Requests |
A) In the Austin Corbett profile, reproduce the passage starting at "Austin Corbett (born" and ending at "million signing bonus.", substituting "Nevada Wolf Pack" for every "Wolf Pack".
B) Extend the Austin Corbett profile, picking up right after its final sentence.

Selection |
-- Begin --

Austin Corbett (born September 5, 1995) is an American football guard for the Carolina Panthers of the National Football League (NFL). Corbett played for Reed High School in Sparks, Nevada. Starting as a walk on, he played college football at Nevada.

College career
Before the 2017 season, Corbett had more experience than any other offensive lineman on the Wolf Pack. After the season, he received several team honors including being named the Basalite Big Blocker and a team captain. Following his senior season, Corbett was named as a semifinalist for the 2017 Burlsworth Trophy. He was also invited to the 2018 Senior Bowl.

Professional career

Cleveland Browns
The Cleveland Browns selected Austin Corbett in the second round (33rd overall) of the 2018 NFL Draft. On May 6, Corbett signed a four-year deal worth $7.568 million featuring a $3.584 million signing bonus.

-- End --

Supplied material |
-- Begin --

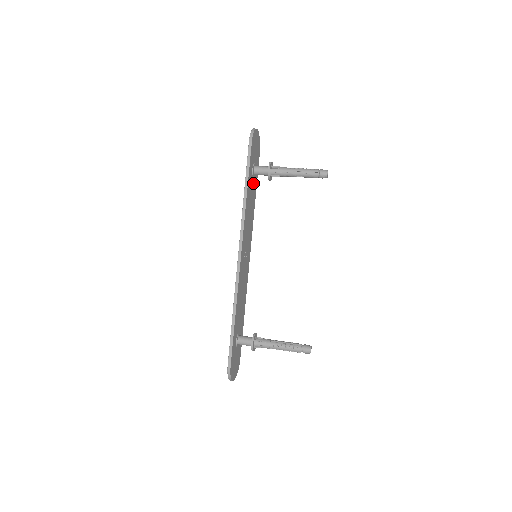
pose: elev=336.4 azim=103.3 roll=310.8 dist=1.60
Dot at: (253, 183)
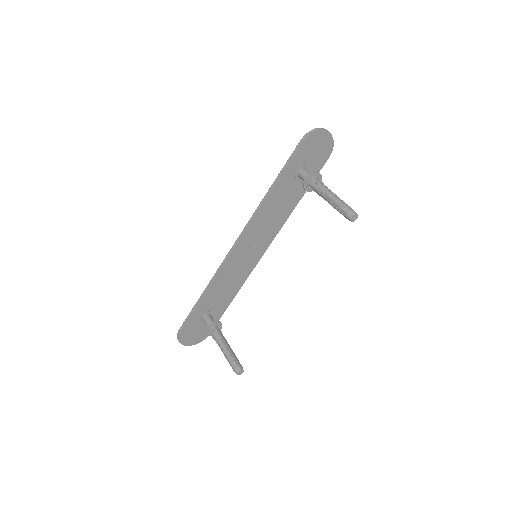
Dot at: (296, 185)
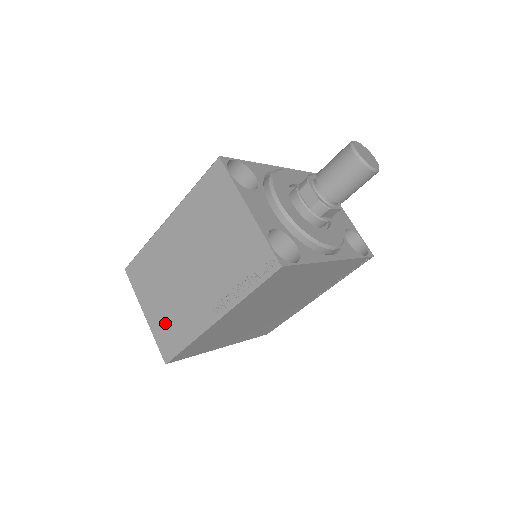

-- End --

Exercise answers |
A)
Austin Corbett (born September 5, 1995) is an American football guard for the Carolina Panthers of the National Football League (NFL). Corbett played for Reed High School in Sparks, Nevada. Starting as a walk on, he played college football at Nevada.

College career
Before the 2017 season, Corbett had more experience than any other offensive lineman on the Nevada Wolf Pack. After the season, he received several team honors including being named the Basalite Big Blocker and a team captain. Following his senior season, Corbett was named as a semifinalist for the 2017 Burlsworth Trophy. He was also invited to the 2018 Senior Bowl.

Professional career

Cleveland Browns
The Cleveland Browns selected Austin Corbett in the second round (33rd overall) of the 2018 NFL Draft. On May 6, Corbett signed a four-year deal worth $7.568 million featuring a $3.584 million signing bonus.

B)
Los Angeles Rams
The Browns traded Corbett to the Los Angeles Rams on October 15, 2019 in exchange for the Rams' fifth-round pick in the 2021 NFL Draft. In 2019, Corbett started in 7 of 8 games after his trade to the Rams. In 2021-22, Corbett started all 17 regular season games. Corbett also started in every playoff game, including Super Bowl LVI, as the Los Angeles Rams went on to win the game 23-20, playing at home, against the Cincinnati Bengals.

Carolina Panthers
On March 16, 2022, Corbett signed a three-year, $26.25 million contract with the Carolina Panthers.

NFL career statistics

Personal life
Corbett is a citizen of the Walker River Paiute Tribe.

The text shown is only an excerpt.